119. One of the most far-reaching and best known of ail United Nations activities is that performed by the United Nations Children’s Fund (UNICEF). It is possible that more than 30 million children will benefit this year from the work of this United Nations body. The General Assembly has recognized the effectiveness, the scope and the importance of the protective work of UNICEF by establishing it as a permanent institution [resolution 802 (VIII)].
120. My country, true to the principle underlying the protection afforded by law to its children, has contributed $1 million to UNICEF. Moreover, in 1954, my delegation, jointly with that of India, submitted a proposal for the proclamation of a Universal Children's Day which won the approval of the General Assembly [resolution 836 (IX)]. My delegation takes this opportunity' of once again pledging support for UNICEF's work and lofty aims.

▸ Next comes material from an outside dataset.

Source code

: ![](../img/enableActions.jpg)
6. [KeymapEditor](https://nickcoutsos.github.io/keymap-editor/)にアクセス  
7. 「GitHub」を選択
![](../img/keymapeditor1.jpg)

121. The systematic support of a community for the principles of peaceful and constructive coexistence, its struggle to remain true to its native setting, its capacity to create cultural and moral values, and its right to the exercise of political liberty cannot be indefinitely ignored, because they reflect the same historical traditions, the same higher impulse which won for other peoples the right to freedom and self-government. When such aspirations are brought before the United Nations General Assembly, what moral precept, what reasons of security, what higher interest can be invoked to smother this voice, to curb this immutable aspiration to human dignity, indefinitely? The United Nations, which is based on the principles of freedom, justice, peace and law, must have sufficient wisdom to decide whether, how and when freedom may be acquired without conflict or bloodshed by peoples who place their hope and trust in the verdict of the international community.
122. In this connexion, Uruguay confirms its traditional attitude concerning the scope and meaning of Article 2, paragraph 7, of the Charter. The relevance of the saving clause concerning domestic jurisdiction cannot be left to be determined unilaterally according to the views and wishes of the State desiring to invoke it. It is always the responsibility of the United Nations General Assembly to consider whether the exception invoked by one of its Members is in order and to decide whether it is warranted.
123. It is the duty of all Governments to be just, to foster full employment, the highest degree of social justice, the greatest well-being for mankind. All workers have an equal right to a fair wage and to higher standards of living. They have an equal right to see conflict give way to collaboration, isolation to knowledge, the misfortune of the few to the welfare of all, unemployment to creative activity, inertia to energy and fear to a sense of security. This is the task of the United Nations.
124. A light of hope was kindled for the civilized world at the Geneva Conference. Faith in the ideals of civilization, in the principles of a noble and free life, in human values, in the ideals for which we live and die, is being born anew. Science is demanding an opportunity to serve the cause of life, and that cause alone. Atomic energy in the service of peace, health and work is symbolic of the ennoblement of the human race and the triumph of moral forces which seemed to have been extinguished forever in the human spirit.